Inghilterra, al via la rivoluzione stadi: rimodernamento e più servizi… e l’Italia?

Tutte le big inglesi pensano ad ampliare o ricostruire i loro impianti: e in Italia le società galleggiano nei problemi burocratici

Mentre a Milano cercano ancora l’autorizzazione della fondazione Fiera e vengono realizzate proteste dagli abitanti del Portello, in Inghilterra hanno già una nuova idea sulla questione stadi: massimizzare i ricavi offrendo il giusto mix di spettacolo sportivo, intrattenimento e servizi commerciali e di ristorazione ai tifosi.
La questione della proprietà non è mai stata un problema nel Regno Unito: lì è la mentalità comune a far pensare a tutti, che una società di calcio debba avere un suo impianto, anche se alcune squadre come il Manchester City sono ancora “in affitto”. I veri problemi nel tempo sono stati la sicurezza e la capienza: ad inizio anni 90, dopo Hillsborough, venne stabilito che tutti gli stadi dovevano avere solo posti a sedere.

Il problema della capienza è invece legato ai giorni nostri: squadre come Chelsea e West Ham avrebbero tutta l’intenzione di espandere l’impianto, vista la grande affluenza (beati loro) e il Tottenham vorrebbe addirittura demolire White Hart Lane e ricostruirlo da capo (la stessa operazione effettuata dalla Juventus con il Delle Alpi).
Secondo alcune voci, Roman Abramovich, aveva un piano per spostare la sede delle gare interne del Chelsea, ma la soluzione non sarebbe stata praticabile, per un semplice motivo: i naming right del club e il possesso del terreno su cui sorge Stamford Bridge fa capo a “Chelsea Pitch Owners plc”, una società non profit che, curiosità tra le curiosità, è presieduta dal capitano John Terry. E in questo quadro una tra le condizioni per l’utilizzo del nome Chelsea da parte della società guidata da Abramovich vi è che la prima squadra giochi le partite casalinghe nello Stamford Bridge. Insomma un trasferimento in un altro impianto o in uno nuovo potrebbe costare ad Abramovich l’uso del nome Chelsea, una perdita in termini di brand, storia e marketing incommensurabile.

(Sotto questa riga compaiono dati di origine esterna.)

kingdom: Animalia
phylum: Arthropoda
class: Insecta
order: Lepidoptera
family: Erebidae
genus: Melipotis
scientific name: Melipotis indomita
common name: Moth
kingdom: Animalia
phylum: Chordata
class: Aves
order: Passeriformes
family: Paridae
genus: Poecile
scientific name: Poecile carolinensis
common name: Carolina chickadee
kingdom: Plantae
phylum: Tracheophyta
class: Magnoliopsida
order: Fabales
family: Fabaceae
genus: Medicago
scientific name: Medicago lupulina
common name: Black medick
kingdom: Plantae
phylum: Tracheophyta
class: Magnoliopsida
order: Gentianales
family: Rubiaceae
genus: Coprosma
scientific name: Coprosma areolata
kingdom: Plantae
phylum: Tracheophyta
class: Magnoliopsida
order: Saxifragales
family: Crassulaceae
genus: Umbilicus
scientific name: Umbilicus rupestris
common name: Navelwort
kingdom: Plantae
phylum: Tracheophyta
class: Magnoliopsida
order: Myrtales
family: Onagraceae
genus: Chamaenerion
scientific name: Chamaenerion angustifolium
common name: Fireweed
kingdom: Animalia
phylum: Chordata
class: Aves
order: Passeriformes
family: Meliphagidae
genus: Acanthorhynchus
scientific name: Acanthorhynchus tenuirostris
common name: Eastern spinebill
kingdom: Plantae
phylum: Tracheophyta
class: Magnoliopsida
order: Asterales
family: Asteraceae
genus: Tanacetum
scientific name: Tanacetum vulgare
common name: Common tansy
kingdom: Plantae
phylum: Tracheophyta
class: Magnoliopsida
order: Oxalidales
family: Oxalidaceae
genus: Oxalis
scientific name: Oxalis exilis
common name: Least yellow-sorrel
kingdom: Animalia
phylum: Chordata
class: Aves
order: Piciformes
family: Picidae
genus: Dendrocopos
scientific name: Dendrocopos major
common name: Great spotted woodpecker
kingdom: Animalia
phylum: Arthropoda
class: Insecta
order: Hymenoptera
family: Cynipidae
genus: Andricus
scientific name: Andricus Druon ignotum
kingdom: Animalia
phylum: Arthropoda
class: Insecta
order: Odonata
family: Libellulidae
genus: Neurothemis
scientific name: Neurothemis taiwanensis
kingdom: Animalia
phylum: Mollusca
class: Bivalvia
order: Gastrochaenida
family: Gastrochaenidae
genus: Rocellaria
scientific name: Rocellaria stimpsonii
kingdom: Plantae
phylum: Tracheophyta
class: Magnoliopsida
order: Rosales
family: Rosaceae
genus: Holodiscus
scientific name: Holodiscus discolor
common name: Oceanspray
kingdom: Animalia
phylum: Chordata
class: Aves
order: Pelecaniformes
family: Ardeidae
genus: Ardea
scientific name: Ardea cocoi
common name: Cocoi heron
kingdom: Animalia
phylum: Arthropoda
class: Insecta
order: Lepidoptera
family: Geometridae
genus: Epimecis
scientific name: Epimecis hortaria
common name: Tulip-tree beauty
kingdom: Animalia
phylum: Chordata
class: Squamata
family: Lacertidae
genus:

E cosa succede nel resto dell’Inghilterra? Il City avrebbe intenzione di allargare l’Ethiad Stadium, costruito nel 2002 e ancora di proprietà del comune, dopo averlo già allargato due volte negli ultimi 10 anni e il Manchester United vorrebbe portare la capienza dell’Old Traffor a 96.000 posti, trasformandolo nel più grande impianto d’Inghilterra. Anche il Liverpool vorrebbe portare la capienza del leggendario Anfield a 58.000 posti, mentre l’Everton vorrebbe una nuova casa.
Altri mondi, altre idee, altra burocrazia rispetto a quello che vediamo giornalmente in Italia: e la barca nel frattempo continua ad affondare.